Document images with source code:
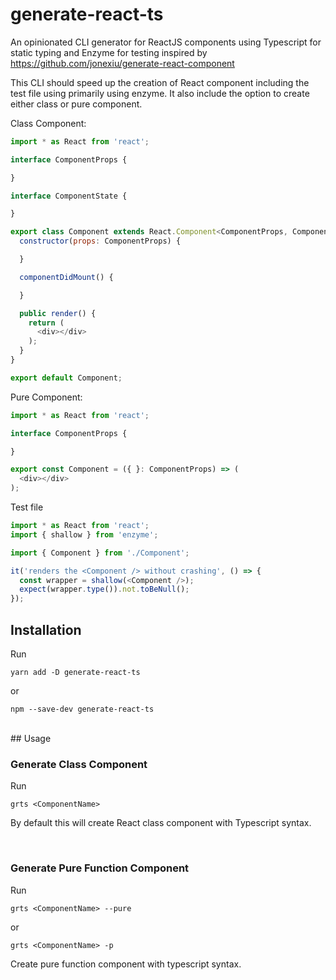 # generate-react-ts

An opinionated CLI generator for ReactJS components using Typescript for static typing and Enzyme for testing inspired by https://github.com/jonexiu/generate-react-component

This CLI should speed up the creation of React component including the test file using primarily using enzyme. It also include the option to create either class or pure component.

Class Component:

```javascript
import * as React from 'react';

interface ComponentProps {

}

interface ComponentState {

}

export class Component extends React.Component<ComponentProps, ComponentState> {
  constructor(props: ComponentProps) {

  }

  componentDidMount() {

  }

  public render() {
    return (
      <div></div>
    );
  }
}

export default Component;
```

Pure Component:

```javascript
import * as React from 'react';

interface ComponentProps {

}

export const Component = ({ }: ComponentProps) => (
  <div></div>
);
```

Test file

```javascript
import * as React from 'react';
import { shallow } from 'enzyme';

import { Component } from './Component';

it('renders the <Component /> without crashing', () => {
  const wrapper = shallow(<Component />);
  expect(wrapper.type()).not.toBeNull();
});
```

## Installation

Run

```yarn add -D generate-react-ts```

or

```npm --save-dev generate-react-ts```

<br>
## Usage

### Generate Class Component

Run

```grts <ComponentName>```

By default this will create React class component with Typescript syntax.

<br>

### Generate Pure Function Component

Run

```grts <ComponentName> --pure```

or

```grts <ComponentName> -p```

Create pure function component with typescript syntax.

ASSIGNMENT> The required output is a copy of each line in the records where the string "export" occurs.

RESPONSE TO THIS EXERCISE>
export class Component extends React.Component<ComponentProps, ComponentState> {
export default Component;
export const Component = ({ }: ComponentProps) => (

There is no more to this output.